Há algumas previsões que, apesar de talvez serem insuficientes para o reconhecimento de uma autoridade independente, sinalizam uma boa direção de governança. Pela redação atual da LGPD, por exemplo, os primeiros cinco diretores da ANPD terão mandatos com duração distinta e não coincidente. Além disso, agora os membros do Conselho Diretor são nomeados pelo presidente da República, mas passarão por sabatina no Senado, que deve aprovar as nomeações.

Dessa forma, mesmo antes do biênio para o Executivo avaliar a conversão da natureza jurídica da ANPD, nota-se a aproximação de algumas regras da autoridade de dados com agências reguladoras, em linha com a Lei 9.986/00, recentemente alterada pela Lei 13.848/19.

A exemplo da recente Lei Geral das Agências Reguladoras, de junho deste ano, a LGPD prevê que a edição de normas da ANPD deve ser precedida de consulta e audiência públicas, bem como análise de impacto regulatório. No mesmo sentido, espera-se que, na ANPD, as reuniões deliberativas do Conselho Diretor também sejam públicas e gravadas em meio eletrônico, com pauta divulgada no site da Autoridade com antecedência mínima de três dias úteis. Esses são movimentos que, além de caminharem para uma futura conversão da ANPD em autarquia, reforçam uma relevante missão pedagógica que a Autoridade vai ter nos próximos anos.

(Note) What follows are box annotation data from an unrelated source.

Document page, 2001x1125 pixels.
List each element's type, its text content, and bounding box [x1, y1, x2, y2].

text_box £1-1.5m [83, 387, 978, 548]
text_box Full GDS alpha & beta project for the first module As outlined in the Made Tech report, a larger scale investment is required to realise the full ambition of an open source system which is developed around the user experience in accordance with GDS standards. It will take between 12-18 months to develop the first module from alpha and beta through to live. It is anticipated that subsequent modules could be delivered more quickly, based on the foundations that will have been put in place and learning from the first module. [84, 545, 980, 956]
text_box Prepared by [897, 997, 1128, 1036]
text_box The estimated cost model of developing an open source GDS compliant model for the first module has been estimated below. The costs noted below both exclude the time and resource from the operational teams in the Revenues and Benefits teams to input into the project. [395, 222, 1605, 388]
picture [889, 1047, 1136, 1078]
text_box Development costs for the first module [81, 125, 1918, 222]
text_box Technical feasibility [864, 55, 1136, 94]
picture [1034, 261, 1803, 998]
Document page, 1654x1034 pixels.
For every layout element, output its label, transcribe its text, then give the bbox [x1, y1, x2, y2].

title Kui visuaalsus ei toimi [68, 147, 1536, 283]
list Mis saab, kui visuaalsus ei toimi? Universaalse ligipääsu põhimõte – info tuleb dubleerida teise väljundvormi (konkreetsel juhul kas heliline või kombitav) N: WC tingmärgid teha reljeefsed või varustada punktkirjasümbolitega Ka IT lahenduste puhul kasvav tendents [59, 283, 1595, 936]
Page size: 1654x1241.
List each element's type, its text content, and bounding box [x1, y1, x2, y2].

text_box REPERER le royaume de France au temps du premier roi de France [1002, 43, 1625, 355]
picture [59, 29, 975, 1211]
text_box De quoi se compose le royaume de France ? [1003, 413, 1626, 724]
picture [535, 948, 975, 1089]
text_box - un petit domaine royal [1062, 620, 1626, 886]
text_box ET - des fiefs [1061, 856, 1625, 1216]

É que o tratamento conferido à ANPD deve ser compatível com as atribuições da Autoridade. Com o período de vacância da LGPD ampliado de 18 meses para 24 meses, as empresas têm até agosto de 2020 para se preparar. Se a experiência do Regulamento Geral de União Europeia já nos permite extrair alguma lição, é que a data da entrada em vigor da LGPD deve ser compreendida como ponto de partida, e não linha de chegada.

Para auxiliar o mercado na correta adesão à LGPD dentro desse período de adequação, espera-se que a ANPD divulgue orientações quanto à melhor aplicação e interpretação de alguns dispositivos da Lei que ainda geram dúvidas – e.g., limites da responsabilidade do encarregado de dados e hipóteses de sua dispensa; critérios para aplicação do legitimo interesse do controlador de dados como base jurídica para tratamento de dados pessoais; e metodologias que orientarão o cálculo do valor-base das sanções de multa.

A LGPD confere à ANPD um conjunto de funções regulatórias, sancionadoras e normativas. Na prática, isso significa que a aplicação de penalidades não é a única atuação prevista para a ANPD. Espera-se dela, ao lado da composição multissetorial do Conselho Nacional de Proteção de Dados Pessoais e da Privacidade, o desenvolvimento de uma cultura de dados para conferir segurança jurídica e educar os agentes do mercado que hoje atuam em uma economia global, em que o tratamento massivo de dados pessoais é um de seus principais insumos.

Em meio às incertezas que a lei suscitará, a ANPD terá a oportunidade de harmonizar a aplicação da LGPD. É natural que o Judiciário venha ser chamado a dirimir alguns conflitos, mas caberá à ANPD, que deve ser muito requisitada nos primeiros meses após a sua constituição, ser a primeira intérprete administrativa das novas regras. Esses são os primeiros passos para a ANPD se tornar uma autoridade independente e a LGPD atingir seus objetivos.